A Creative Way to Honor Dreams

Kids love to be invited to do something creative from a dream — turn it into a story, a performance, a drawing, or a painting.

CHAPTER 4
DREAMS ARE a SECRET ENGINE of HISTORY

 

 

D
reams play a vastly more important role in shaping world events than is acknowledged by most historians (or our media), who are as coy when it comes to reporting dreams as they once were — in times long past — about reporting sex.

A case in point: Sir Martin Gilbert devoted decades of his industrious and scholarly life to producing a magnificent narrative biography of Winston Churchill. Dip into it if you need any reminding that the big events of the first half of the twentieth century — and most notably the defeat of Hitler — are inconceivable without Churchill in a leading role.
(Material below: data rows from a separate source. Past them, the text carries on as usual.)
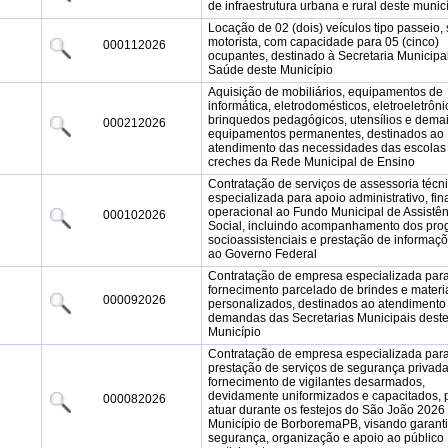
de infraestrutura urbana e rural deste munic
Locação de 02 (dois) veículos tipo passeio,
motorista, com capacidade para 05 (cinco)
000112026
ocupantes, destinado à Secretaria Municipa
Saúde deste Município
Aquisição de mobiliários, equipamentos de
informática, eletrodomésticos, eletroeletrôni
brinquedos pedagógicos, utensílios e dema
000212026
equipamentos permanentes, destinados ao
atendimento das necessidades das escolas
creches da Rede Municipal de Ensino
Contratação de serviços de assessoria técn
especializada para apoio administrativo, fin
operacional ao Fundo Municipal de Assistên
000102026
Social, incluindo acompanhamento dos pr
socioassistenciais e prestação de informaçõ
ao Governo Federal
Contratação de empresa especializada par
fornecimento parcelado de brindes e materi
000092026
personalizados, destinados ao atendimento
demandas das Secretarias Municipais dest
Município
Contratação de empresa especializada par
prestação de serviços de segurança privad
fornecimento de vigilantes desarmados,
devidamente uniformizados e capacitados, 
000082026
atuar durante os festejos do São João 2026
Município de BorboremaPB, visando garanti
segurança, organização e apoio ao público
His prescience, his courage, his extraordinary ability to awaken and mobilize the energies of a whole people got Britain, and the democracies, through their darkest hour.

Now, suppose that Churchill had died before becoming prime minister, say in June 1914, on the eve of the First World War. If you read Gilbert's biography, you'll see that it was entirely possible — indeed probable — that the young Churchill, literally a highflier, could have gotten himself killed during one of his many flying lessons and joyrides around that time. He was a great proponent of early military aviation, when the generals could not see the point. When he became first lord of the admiralty — the ruler of the Royal Navy — he asked the dashing young naval pilots at East church on the Isle of Sheppey to teach him to fly. They were delighted to oblige. He loved the sense of freedom that came to him at the controls of a seaplane (a word he coined) swooping over the shore. But the risks were amazing. Early planes were flimsy and unstable and constantly cutting out or cracking up in midair. Those who kept count calculated that there was one death for every five thousand flights. Two of Churchill's favorite flight instructors died within days of going up with him, on the same planes they had flown with Winston. Churchill's friends and family, especially his wife, Clementine, begged him to give it up. He refused. He never lacked for courage, and he believed in his own luck.